“This message is not meant to address shortcomings in the Sudanese press and media for I’m not the one to tackle such a topic. In addition, it goes without saying that the Sudanese public opinion need not someone to speak on its behalf, for Khartoum is rich with media intellectuals who are capable of reflecting the image, issues, and culture of Sudan to the African, Arab and international media. But it is rather a message from a Gulf citizen displeased by Sudan being absent from the standing it deserves”.
I was invited to a small cultural session with a group of peer junior Gulf researchers; the debate was about the signing of the last Peace Agreement in Juba (South Sudan).
Shortly after the debate started, I was surprised that all the participants share one viewpoint, which is “Sudan will only be stable under a military rule, and that the Peace Agreement signed in Juba will be revoked shall a civilian government assume power”.
All these ideas were adopted without prior knowledge of the events that preceded the signing of that Agreement and not even knowledge of the most important political turning points in Sudan before and after the 1989 coup. What’s more, a participant could not distinguish between Joseph Lagu, who added the word “South” to the name of his movement, and John Garang who removed it.
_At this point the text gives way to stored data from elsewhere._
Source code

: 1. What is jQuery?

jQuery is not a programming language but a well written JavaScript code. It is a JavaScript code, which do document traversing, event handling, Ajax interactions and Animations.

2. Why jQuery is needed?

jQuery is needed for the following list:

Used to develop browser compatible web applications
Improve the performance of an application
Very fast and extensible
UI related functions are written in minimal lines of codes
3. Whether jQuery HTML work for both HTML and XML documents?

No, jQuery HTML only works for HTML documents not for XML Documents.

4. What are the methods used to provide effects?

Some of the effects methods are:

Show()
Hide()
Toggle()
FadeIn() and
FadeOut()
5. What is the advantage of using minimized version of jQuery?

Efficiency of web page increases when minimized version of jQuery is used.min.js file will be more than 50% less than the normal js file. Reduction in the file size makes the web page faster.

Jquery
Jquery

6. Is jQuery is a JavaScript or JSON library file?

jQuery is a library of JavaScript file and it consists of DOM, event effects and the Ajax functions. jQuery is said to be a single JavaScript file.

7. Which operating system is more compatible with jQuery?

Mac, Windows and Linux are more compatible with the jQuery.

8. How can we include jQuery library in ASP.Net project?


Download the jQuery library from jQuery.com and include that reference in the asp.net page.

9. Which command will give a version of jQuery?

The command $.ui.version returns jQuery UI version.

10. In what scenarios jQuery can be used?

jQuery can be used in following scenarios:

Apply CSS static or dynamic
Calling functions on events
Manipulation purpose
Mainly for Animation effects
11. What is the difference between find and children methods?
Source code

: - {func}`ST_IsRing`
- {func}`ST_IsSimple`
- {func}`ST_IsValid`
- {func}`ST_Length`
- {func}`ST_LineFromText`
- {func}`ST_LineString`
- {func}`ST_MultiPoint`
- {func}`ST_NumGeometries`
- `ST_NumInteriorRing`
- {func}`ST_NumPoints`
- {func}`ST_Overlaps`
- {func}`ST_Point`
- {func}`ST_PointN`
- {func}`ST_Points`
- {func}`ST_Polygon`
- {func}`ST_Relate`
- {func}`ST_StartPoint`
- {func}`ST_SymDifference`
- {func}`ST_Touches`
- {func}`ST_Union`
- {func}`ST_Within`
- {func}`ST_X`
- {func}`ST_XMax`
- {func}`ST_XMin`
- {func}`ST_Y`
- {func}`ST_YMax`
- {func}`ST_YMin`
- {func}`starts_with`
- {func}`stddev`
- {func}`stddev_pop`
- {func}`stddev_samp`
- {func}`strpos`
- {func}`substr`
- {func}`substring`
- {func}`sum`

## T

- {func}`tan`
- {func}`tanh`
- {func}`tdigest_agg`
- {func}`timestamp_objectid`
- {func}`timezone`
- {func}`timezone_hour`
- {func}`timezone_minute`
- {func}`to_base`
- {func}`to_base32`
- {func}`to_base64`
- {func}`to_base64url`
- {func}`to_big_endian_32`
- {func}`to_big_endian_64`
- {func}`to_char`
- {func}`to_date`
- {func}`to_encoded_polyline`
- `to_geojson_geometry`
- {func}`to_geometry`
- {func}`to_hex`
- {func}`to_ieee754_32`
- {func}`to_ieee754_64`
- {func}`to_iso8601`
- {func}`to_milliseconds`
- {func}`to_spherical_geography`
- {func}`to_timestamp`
Then, I said to myself: “Is the failure of the Sudanese press and media to promote itself and acquaint the Gulf reader with its own issues since independence behind Sudan’s voice not reaching the Gulf public opinion which led to varying Gulf attitudes towards Sudan regarding a number of issues”?
Between that inquiry that I kept to myself and listening to the guests attending the discussion, I recalled the late Dr. Jaafar Mohamed Bakhit, Secretary-General of the Sudanese Socialist Union, who when asked in 1972 about his opinion on Sudanese journalism literally said: “Journalism in Sudan is generally characterized by incompetence and most journalists are not up to the required understanding of the tasks, issues, and economic, intellectual, political and social concerns of the stage. Also, the qualification of journalists is poor and was developed under previous circumstances, and some of them cannot be improved and even reached a stage of a standstill”.
He added:”The Sudanese intellectual has not yet enjoyed his well-deserved status in the world of journalism and opinion shaping. The mood of the Sudanese intellectual is like that of a singer and some of them unleash their culture in platforms that are financially more promising”.
The question here is: Does the vision of the late Jaafar Mohamed Bakhit still apply to Sudanese journalism after nearly fifty years?
The Sudanese media has been absent from the Gulf screen and did not even try to convince the Gulf viewer who is eager to discover the Sudanese culture which is diverse by virtue of history and geography and brings together part of the Arab tribes and most African tribes with their culture, languages and heritage into one political entity called Sudan. Some of those tribes were influenced by the Arab culture and some maintained their ancient African heritage.
Throughout my residence in Khartoum, I could find no reason why the Sudanese politics, drama, folklore and art did not find their way to the TV screens in the Gulf despite that the Gulf art is shown on Sudanese screens though occasionally.
Then, I remember that I convinced myself that the peculiarity of the Sudanese society might had a role in such media retreat that made the Sudanese media appear before the Gulf people as shrinking either because of lack of confidence and thus avoid any embarrassment or be detached because of ignorance of its real capabilities and of the historic value Sudan enjoys compared to its setting.
Between that belief and my approaching the Sudanese elites I was faced by an unexpected reality which has become a reference which I always consult before writing on the Sudanese affair.
The Sudanese elites believe that the Gulf and Arabs let them down for decades and such letting down extended to include negligence of the roles played by Sudanese figures that contributed to the development of Gulf countries.
This is added to the limited Gulf interest in the Sudanese affair besides exerting no effort to get to know the Sudanese reality from within except through personalities, references and research that are disturbed by any Gulf-Sudanese rapprochement with the aim of either isolating Sudan as a whole from its Arab and African setting, or obscuring the real image of Sudan in the eyes of the Gulf to the greatest extent or both.
Between these two attitudes, I perceived the resentment that was generated in the Sudanese public opinion and understood its causes. I personally work to analyze such resentment and communicate it to the Gulf media in hope that it would realize what I have realized, rethink about it and view Sudan differently.
It’s a pity to say that the issues of Sudan were exploited against the national interest in the light of a weak Sudanese media that is incapable of marketing itself. There is a huge gap between the Sudanese and Gulf media that needs to be abridged in addition to the necessity to learn about the issues of Sudan only from Sudanese intellectuals via Sudanese media. Furthermore, a new Sudanese media discourse has to be adopted to deal with the Gulf, Arab, and African media. Khartoum lacks not the experience and resources for such a move which should go parallel with the challenges of this stage and express the aspirations of the Sudanese Revolution which fruits must be reaped even though after some time.
(Is it not time for the Sudanese media to introduce itself to us?)